The next challenge was to free ourselves from this group after ten years. This was achieved through letters to the Headquarters to object to a doctrine that was causing members to reject medical aid, and indeed many members had died as a result. My sister who was still a member of this group, would not be allowed to talk to us, if we were disfellowshipped and this is what happened to us. We were now cut off from our former friends in the group and my sister has not spoken or written to me since 1968, the year my father died. It is now the year 2004.
I can see how this came about, and this statement on page 88 explains the reason. "After years of being praised for good conduct in school, it feels familiar to again sit passively in uncomfortable chairs without being allowed to go to the bathroom or get a drink of water until given permission. It feels familiar to passively sit and listen to an authoritative person tell them how to think, feel and act in order to be a new kind of noun." We spent years and years listening to lectures on how to be "good" members of a Cult.

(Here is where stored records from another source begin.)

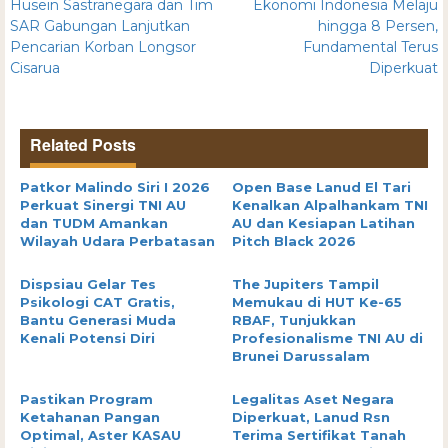
Husein Sastranegara dan Tim
Ekonomi Indonesia Melaju
SAR Gabungan Lanjutkan
hingga 8 Persen,
Pencarian Korban Longsor
Fundamental Terus
Cisarua
Diperkuat
Related Posts
Patkor Malindo Siri I 2026
Open Base Lanud El Tari
Perkuat Sinergi TNI AU
Kenalkan Alpalhankam TNI
dan TUDM Amankan
AU dan Kesiapan Latihan
Wilayah Udara Perbatasan
Pitch Black 2026
Dispsiau Gelar Tes
The Jupiters Tampil
Psikologi CAT Gratis,
Memukau di HUT Ke-65
Bantu Generasi Muda
RBAF, Tunjukkan
Kenali Potensi Diri
Profesionalisme TNI AU di
Brunei Darussalam
Pastikan Program
Legalitas Aset Negara
Ketahanan Pangan
Diperkuat, Lanud Rsn
Optimal, Aster KASAU
Terima Sertifikat Tanah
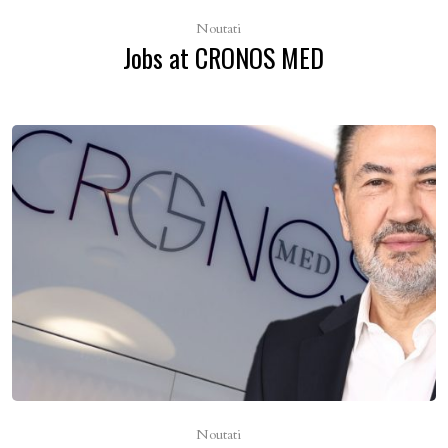
Noutati
Jobs at CRONOS MED
Noutati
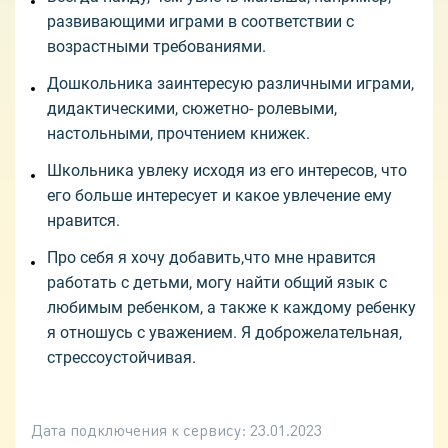
развивающими играми в соответствии с
возрастными требованиями.
Дошкольника заинтересую различными играми,
дидактическими, сюжетно- ролевыми,
настольными, прочтением книжек.
Школьника увлеку исходя из его интересов, что
его больше интересует и какое увлечение ему
нравится.
Про себя я хочу добавить,что мне нравится
работать с детьми, могу найти общий язык с
любимым ребенком, а также к каждому ребенку
я отношусь с уважением. Я доброжелательная,
стрессоустойчивая.
Дата подключения к сервису:
23.01.2023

We had to start again from scratch. This is where the mysterious factor of "synchronicity" came into my life. I started the search for answers at the local Library and this led to finding the right books and the right people. We found a support group for ex Cult members and this in turn led into helping others escape from similar groups.
With regard to health and illness and stress and strain, I had more lessons to learn. Being a good child I was told not to complain or express anger. When it came to my own illnesses and injuries I had to learn to become a difficult patient and I refused surgery for my back when three times I suffered prolapsed discs that caused me months of pain and agony. I was sent to hospital for traction and it affected my family who were unable to cope with my being an invalid and caused anger and resentment.
I had to learn that being a survivor can be painful. One is sometimes misunderstood, and misjudged. I had to learn to overcome low self esteem, and going to University and obtaining a degree did help in this regard. I also had to learn to drive a car and become a single parent. It takes a strong self image and much self worth to stand up to anger and abuse, prejudice and punishment in order to survive. Curiosity, and a sense of humor are qualities that are needed. When you learn to appreciate yourself and your accomplishments, others will accuse you of being self absorbed or of having an "ego" problem.
However, the achievement of becoming a survivor who thrives is worth all the time and effort involved. I hope that my story will help others in their own journey to find contentment and peace of mind.